Not only was Palmyra a great metropolis of the Eastern Roman Empire, but its history reaches back and beyond in time. Archaeological explorations have revealed the site’s importance in the first Islamic age.
The suq established on the Great Colonnade (Ph. Federica Crespi)
One particular discovery that was made thanks to the work of Khaled al As’ad in collaboration with the Polish expedition concerns the sector of the Great Colonnade west of the Tetrapylon. Here a suq (a market) was uncovered.
Between the end of the 7th and the beginning of the 8th century AD, the roadway was occupied by a long row of stalls and the thoroughfare was shifted to two parallel alleyways.
Despite this significant alteration, it is very interesting to note how the main function of the Roman Great Colonnade continued unabated alongside that of the Islamic suq, given that both may be considered the very heart of the economic and commercial activity of the city.
Instead of the great roadway, two alleys, but in both cases we can imagine the noisy and bustling activity of a Middle Eastern marketplace.
Beyond the Oasis
Traces of Palmyra and its inhabitants also go beyond the city limits and surrounding territory. In order to uncover them we have to follow in the footsteps of soldiers, slaves, traders and gods.
Dura Europos was a fortress-city situated on the Euphrates. It was controlled by the Romans from 165 to 256 AD, and here, in addition to a Christian church and a Mitreo, there was also a temple dedicated to the Palmyrene gods.
In the centre of a famous fresco can be seen the tribune of the Palmyrene auxiliaries Julius Terentius feeding the flame of a censer in the process of making a sacrifice. Behind him can be seen a standard bearer and numerous soldiers.
In the other half of the fresco, each on a pedestal, stand the three deities to whom the sacrifice is being made. They too are in military garb: Yarhibol in the middle; Aglibol to the left adorned with the rising moon; to the right, Arsu/Mars with helmet and shield.
Beneath the gods stand due female figures, richly draped with turreted crowns, representing the cities of Palmyra and Dura. Their identities are confirmed by inscriptions.
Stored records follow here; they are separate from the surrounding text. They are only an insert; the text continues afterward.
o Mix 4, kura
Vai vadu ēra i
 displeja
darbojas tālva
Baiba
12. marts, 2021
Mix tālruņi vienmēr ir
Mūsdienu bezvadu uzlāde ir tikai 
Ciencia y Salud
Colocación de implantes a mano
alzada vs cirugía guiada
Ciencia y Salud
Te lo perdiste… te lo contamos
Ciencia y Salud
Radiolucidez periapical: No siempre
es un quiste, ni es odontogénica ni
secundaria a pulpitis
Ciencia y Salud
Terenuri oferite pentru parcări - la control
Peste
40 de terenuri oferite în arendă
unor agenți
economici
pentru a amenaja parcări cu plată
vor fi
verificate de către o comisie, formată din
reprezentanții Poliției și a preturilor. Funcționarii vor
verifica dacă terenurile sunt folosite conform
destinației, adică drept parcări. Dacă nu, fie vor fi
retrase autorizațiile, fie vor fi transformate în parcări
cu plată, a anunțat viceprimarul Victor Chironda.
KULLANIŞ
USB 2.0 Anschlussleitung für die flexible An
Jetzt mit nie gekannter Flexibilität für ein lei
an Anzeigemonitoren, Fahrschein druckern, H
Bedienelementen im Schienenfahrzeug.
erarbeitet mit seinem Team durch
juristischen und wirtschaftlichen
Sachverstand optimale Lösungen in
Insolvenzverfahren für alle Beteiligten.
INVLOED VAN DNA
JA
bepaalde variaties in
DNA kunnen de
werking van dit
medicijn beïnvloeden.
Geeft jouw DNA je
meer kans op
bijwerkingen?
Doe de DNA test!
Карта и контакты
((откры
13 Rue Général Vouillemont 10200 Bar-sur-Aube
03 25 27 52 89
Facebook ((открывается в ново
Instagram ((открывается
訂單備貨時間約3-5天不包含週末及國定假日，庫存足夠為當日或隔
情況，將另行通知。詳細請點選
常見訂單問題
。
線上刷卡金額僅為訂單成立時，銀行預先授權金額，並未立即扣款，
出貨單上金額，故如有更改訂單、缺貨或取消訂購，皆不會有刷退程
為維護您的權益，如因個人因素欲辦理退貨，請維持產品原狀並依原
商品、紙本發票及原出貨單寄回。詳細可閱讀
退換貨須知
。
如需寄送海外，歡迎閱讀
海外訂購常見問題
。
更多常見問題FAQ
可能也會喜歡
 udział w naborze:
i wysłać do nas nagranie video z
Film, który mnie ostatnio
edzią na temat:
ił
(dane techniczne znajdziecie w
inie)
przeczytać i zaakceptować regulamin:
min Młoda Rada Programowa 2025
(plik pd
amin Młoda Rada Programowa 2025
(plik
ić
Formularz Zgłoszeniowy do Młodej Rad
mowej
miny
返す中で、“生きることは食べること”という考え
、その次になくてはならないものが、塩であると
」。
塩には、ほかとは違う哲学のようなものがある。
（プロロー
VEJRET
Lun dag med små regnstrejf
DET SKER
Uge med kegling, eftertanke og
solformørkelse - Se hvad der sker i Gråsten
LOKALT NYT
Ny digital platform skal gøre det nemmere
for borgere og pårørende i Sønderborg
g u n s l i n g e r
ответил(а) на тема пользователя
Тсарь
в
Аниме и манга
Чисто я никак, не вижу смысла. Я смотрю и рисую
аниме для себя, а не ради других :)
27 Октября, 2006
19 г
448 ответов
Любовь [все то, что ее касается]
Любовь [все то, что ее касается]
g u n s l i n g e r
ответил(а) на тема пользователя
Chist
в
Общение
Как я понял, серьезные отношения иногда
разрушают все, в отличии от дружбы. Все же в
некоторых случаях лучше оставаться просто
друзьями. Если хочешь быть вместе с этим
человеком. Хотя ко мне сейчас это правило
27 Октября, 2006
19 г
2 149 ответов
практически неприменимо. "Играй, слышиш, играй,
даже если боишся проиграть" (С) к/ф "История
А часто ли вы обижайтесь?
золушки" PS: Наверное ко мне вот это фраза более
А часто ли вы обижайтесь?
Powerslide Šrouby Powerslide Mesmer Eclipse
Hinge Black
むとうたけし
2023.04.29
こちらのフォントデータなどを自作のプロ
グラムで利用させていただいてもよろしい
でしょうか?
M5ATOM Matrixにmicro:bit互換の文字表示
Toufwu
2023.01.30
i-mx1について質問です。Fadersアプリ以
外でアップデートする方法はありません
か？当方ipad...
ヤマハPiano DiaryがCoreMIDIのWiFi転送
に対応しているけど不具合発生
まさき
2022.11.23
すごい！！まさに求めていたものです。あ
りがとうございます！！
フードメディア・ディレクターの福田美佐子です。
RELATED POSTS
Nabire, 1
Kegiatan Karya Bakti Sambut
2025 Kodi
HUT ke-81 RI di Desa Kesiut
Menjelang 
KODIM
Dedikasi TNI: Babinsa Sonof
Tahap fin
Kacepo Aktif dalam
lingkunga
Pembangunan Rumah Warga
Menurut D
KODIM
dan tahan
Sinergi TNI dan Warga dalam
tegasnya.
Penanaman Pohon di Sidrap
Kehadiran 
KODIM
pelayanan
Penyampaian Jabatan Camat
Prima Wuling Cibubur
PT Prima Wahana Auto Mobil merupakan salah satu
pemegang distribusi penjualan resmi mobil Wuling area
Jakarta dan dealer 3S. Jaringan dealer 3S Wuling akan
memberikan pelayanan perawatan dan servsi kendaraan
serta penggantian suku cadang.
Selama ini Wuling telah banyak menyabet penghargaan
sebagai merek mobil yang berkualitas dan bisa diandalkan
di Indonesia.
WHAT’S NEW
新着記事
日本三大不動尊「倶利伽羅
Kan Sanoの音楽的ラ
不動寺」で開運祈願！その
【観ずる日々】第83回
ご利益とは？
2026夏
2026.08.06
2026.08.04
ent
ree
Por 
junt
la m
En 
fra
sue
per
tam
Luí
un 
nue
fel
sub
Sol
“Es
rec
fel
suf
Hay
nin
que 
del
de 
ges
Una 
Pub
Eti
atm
In Rome too we find representatives of the Syrian community, including Palmyra, as witnessed by places of worship. These were situated in the suburban and port area on the right bank of the river Tiber: the very heart of the commercial activities of the world’s capital city.
The earliest monument of Palmyra in Rome dates to the last years of the 1st century AD. This is an altar dedicated to Sol Sanctissimus by Tiberius Claudius Felix, his wife Claudia Helpis, his son Tiberius Claudius Alypus and by the Calbienses de cohort tertia (slaves of the emperor who worked in the great warehouses – the Horrea Galbiana – of the port).
The Palmyrene version of the inscription however differs from that in Latin (above). Here we read only the name of Tiberius Claudius Felix, the most important person, an imperial freed man (the others are indicated generically as Palmyrenes), whereas the gods receiving the sacrifice are labelled Malakbel and gods of Palmyra.